# Supplied text
>>>>

Being admitted to a private room in a hospital’s intensive care unit can dramatically decrease the likelihood of a patient contracting an infection, a recent McGill study suggests.
About one in three patients admitted to hospital ICUs contract some sort of infection, which increases the length of the average hospital stay by eight to nine days. In the United States, this is estimated to cost health care providers $3.5 billion each year.
But putting patients in private rooms, rather than in shared rooms with curtain partitions, can cut the rate of infection by certain types of bacteria in half.
“There are three types of bacteria that are really at the focus of infection control efforts: Methicillin-resistant Staphylococcus aureus, Clostridium difficile and vancomycin-resistant enterococci,” said Dana Teltsch, a McGill PhD candidate who was the study’s lead author. “For the three of them combined, the reduction was 54 per cent, and this is a very serious reduction.”

<<<<

# Records shown

>>>>

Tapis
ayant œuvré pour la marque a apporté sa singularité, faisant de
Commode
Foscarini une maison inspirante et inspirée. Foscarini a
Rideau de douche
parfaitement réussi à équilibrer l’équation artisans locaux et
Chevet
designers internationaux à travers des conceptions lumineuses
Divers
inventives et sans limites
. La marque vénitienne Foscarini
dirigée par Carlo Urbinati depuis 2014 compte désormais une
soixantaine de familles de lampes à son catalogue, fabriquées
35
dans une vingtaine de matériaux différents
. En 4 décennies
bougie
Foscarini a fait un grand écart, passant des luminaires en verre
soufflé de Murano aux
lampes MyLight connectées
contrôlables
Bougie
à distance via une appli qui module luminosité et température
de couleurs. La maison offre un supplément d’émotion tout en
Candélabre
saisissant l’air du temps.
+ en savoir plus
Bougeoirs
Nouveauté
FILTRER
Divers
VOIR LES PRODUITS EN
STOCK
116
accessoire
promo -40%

<<<<

# Tasks to complete
1. In the article on private ICU rooms and infection, how large was the combined reduction for the three bacteria that infection control efforts focus on?
2. Resume the article on private ICU rooms and infection, starting after its last sentence.

# Set of answers
1. The combined reduction was 54 percent.

2.
Teltsch’s study, published last week in Archives of Internal Medicine, detected decreases in 12 types of bacteria, six of which were large enough to be statistically significant. While other studies have investigated the effect of making rooms private, Teltch said, hers compared a greater variety of bacteria, with more conclusive results.
To conduct the study, Teltsch compared data from the Montreal General Hospital and the Royal Victoria Hospital over a period of five years during which the Montreal General Hospital carried out renovations that made all ICU rooms private. The Royal Victoria Hospital, however, had a mixture of shared and private rooms in its ICU.
“The two populations are, by and large, comparable in the severity of illness,” said Dr. Peter Goldberg, the director of adult critical care at the McGill University Health Centre and a co-author of the study. This similarity made the two hospitals ideal for purposes of comparison.
Because both hospitals are part of the MUHC, Teltsch said, they also followed the same infection-control management and other practices, enabling her to hone in on one variable: the types of rooms.
In the time since Teltsch’s data set was collected, the Royal Victoria Hospital has switched to private rooms in its ICU as well, Goldberg said. That makes the two centres exceptions among Montreal hospitals, however, most of which still use shared rooms.
“Hospitals with a mix of private and shared rooms still confine patients with infections to individual rooms,” Goldberg said. But it can take doctors up to 72 hours after a patient is admitted to determine whether or not he has an infection.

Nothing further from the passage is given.